The proposition that by our law all contracts are bona fidei is not confined to matters that arise after consensus has been reached; it applies to the very process of reaching consensus. A party who adopts an ambivalent posture with a view to manipulating the situation to his own advantage when he can see more clearly where his best advantage lies has a state of mind that falls short of the requirements of bona fides.” – The Principles of the Law of Contract by AJ Kerr, 4e ed at 220–223.


Is what Ms Mhaka failed or neglected to disclose about her husband a material circumstance? If so, then she should have disclosed such association with him and his company as being part of her relevant experience. Did the non-disclosure by Ms Mhaka leave PTC with an incomplete picture of her as suitability for appointment? This incomplete picture must have led PTC to employ Ms Mhaka, a decision which, normally differs from that which PTC would have taken had the situation been fully understood by them. The non-disclosure, in casu, is a factor that contributed to the result in question, i.e. the employment of Ms Mhaka. Ms Mhaka designedly concealed her relationship with her husband and her husband’s ownership of Progress Trading Association. She was using a surname that is different from her husband and she was aware that it would be difficult, if not improbable that PTC would realise that one of her referees was, in fact, her husband. Having regards to all these circumstances there can be no doubt that it was Ms Mhaka’s duty to disclose her close relationship to one of her referees and her erstwhile employer. The former gave her candidacy substantial mileage whereas the latter gave her the required qualification for shortlisting. She concealed the existence of this close relationship and did so craftily. PTC was deceived by this silence. Ms Mhaka’s deliberate silence or non-disclosure constitutes a fraud and as such the facts establish a case of fraudulent non-disclosure – Knight v Trollip 1948 (3) SA 1009 (N) and Glaston House (Pty) Ltd v Inag (Pty) Ltd 1977 (2) SA 846 (A) at 869G-H.

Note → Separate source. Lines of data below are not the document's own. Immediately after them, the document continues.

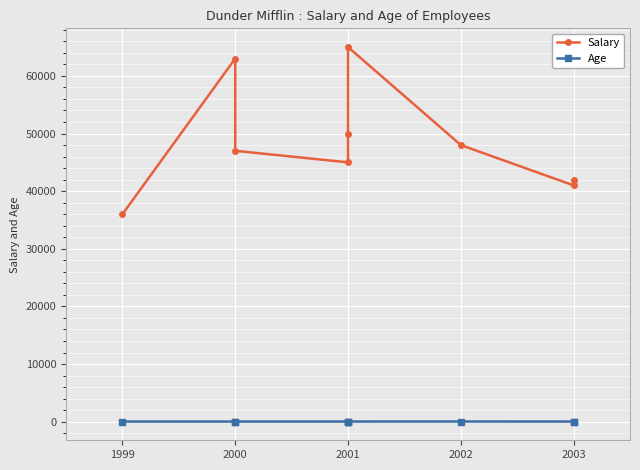

What are all the series names shown in the legend?

Salary, Age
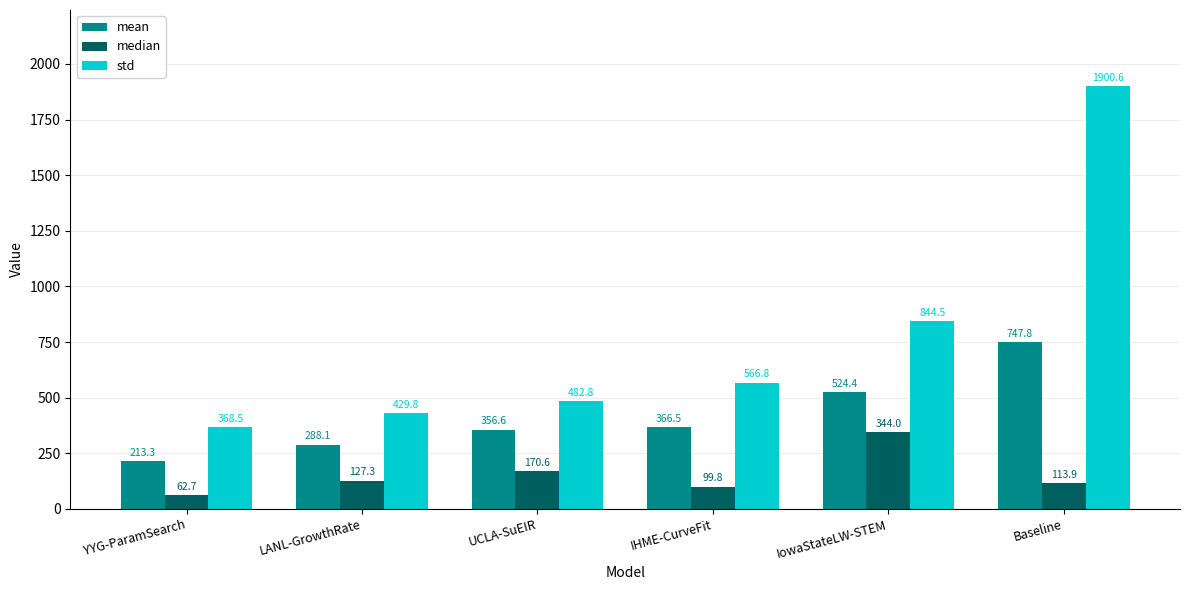

What is the spread (max minus min) of values at UCLA-SuEIR?

312.2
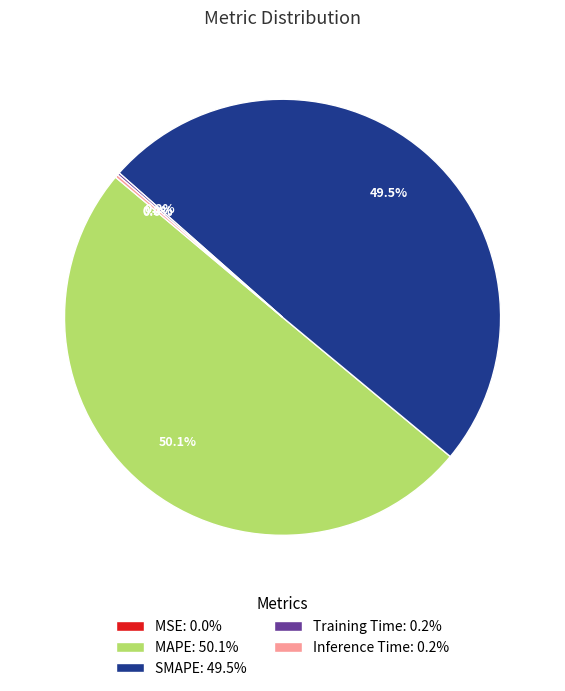

Which slice represents more than half of the pie?

MAPE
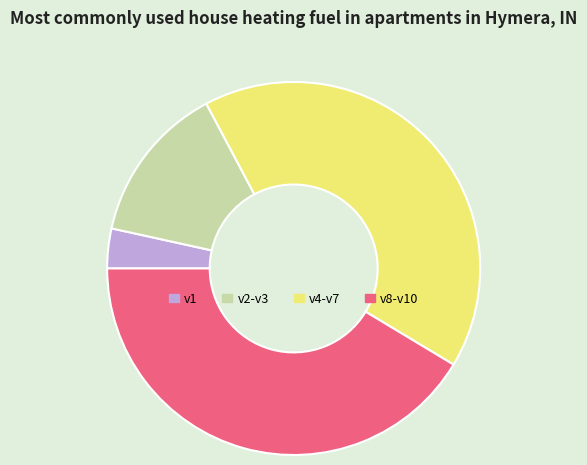

Does v8-v10 account for over 50% of the chart?

No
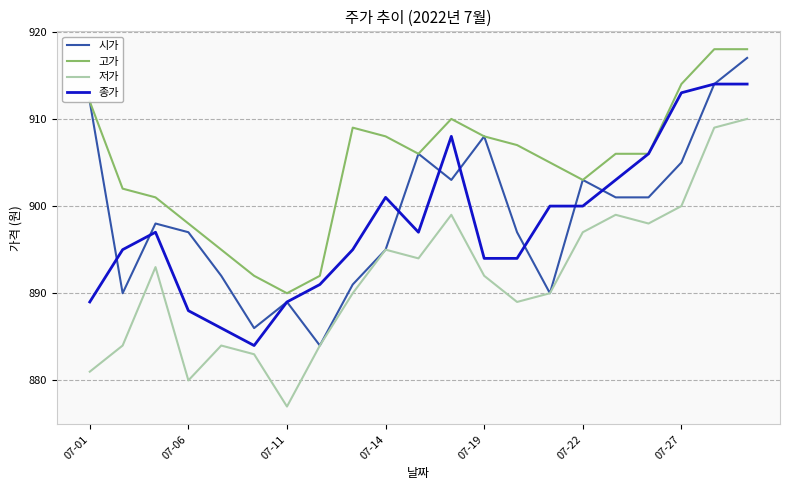

Which series has the largest total across all categories?

고가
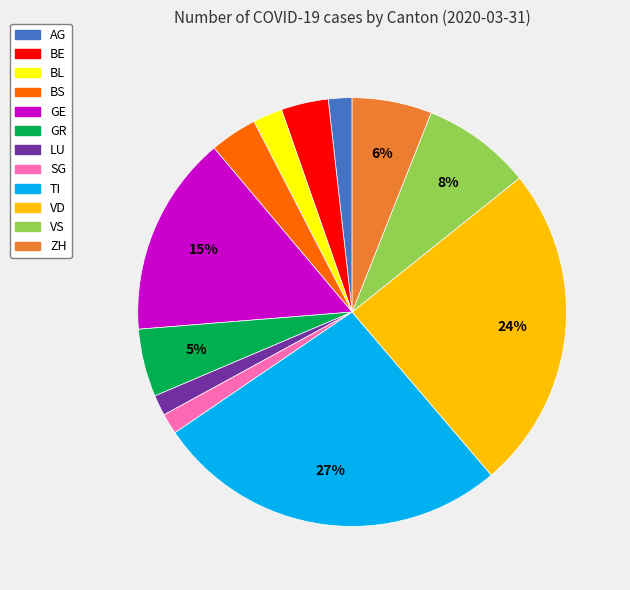

Does any single category account for the majority?

No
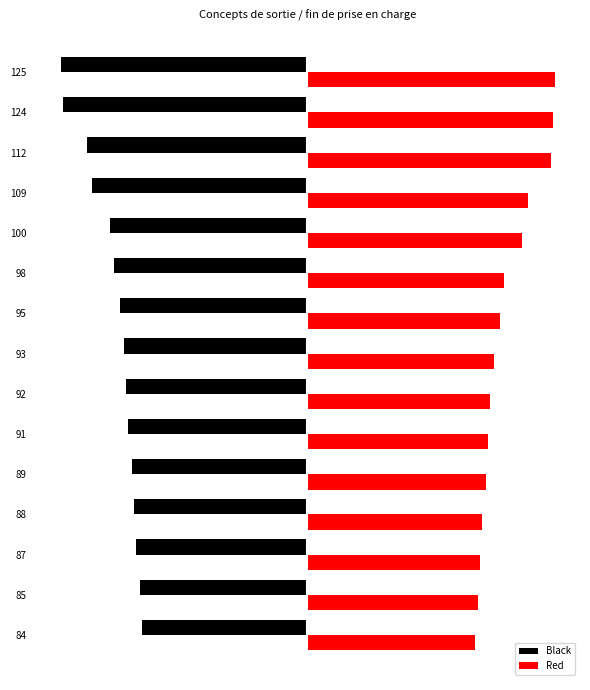

What are all the series names shown in the legend?

Black, Red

From the foregoing it is clear that the evidence establish both fraudulent misrepresentation and fraudulent non-disclosure. Individually or cumulatively PTC is entitled to rescind the contract entered into between it and Ms Mhaka on 1 May 2000 as both the fraudulent misrepresentation and non-disclosure were material.

By its very nature, rescission entails restitutio in integrum Harper v Webster 1956 (2) SA 495 (FSC) at 499-502; Feinstein v Niggli and Anor 1981 (2) SA 684 (A) at 689 and Uni-Erections v Continental Engineering Co Ltd 1981 (1) SA 240 (W) at 246-7.

Advocate Nherere, rightly conceded that this case is exception to this general rule. PTC abandoned the claim for restitution. This concession is well placed because Ms Mhaka performed well on her job. She passed her six months probation period. Her immediate supervisor, Ms Gladys Mutyavaviri, was impressed about her performance. Restitution does not have to be an integral part of rescission, rather, it is a consequence that must necessarily follow from it. In this case it should not follow. It would be unfair for PTC to recover the amounts paid to Ms Mhaka as salary and benefits, yet it also received quality service from her. Ms Mhaka’s misdemeanours were not discovered on account of poor performance. She was a victim of whistle-blowing by disgruntled colleagues.


In the circumstances it is ordered:


1. That the contract of employment between the applicant and the respondent be and is hereby declared null and void.


2. That the respondent be and is hereby ordered to retain all salary and benefits received from the applicant in terms of the nullified contract.


3. That the respondent be and is hereby ordered to pay costs of suit.










Coghlan, Welsh & Guest, applicant’s legal practitioners.

Muzangaza & Partners, respondent’s legal practitioners.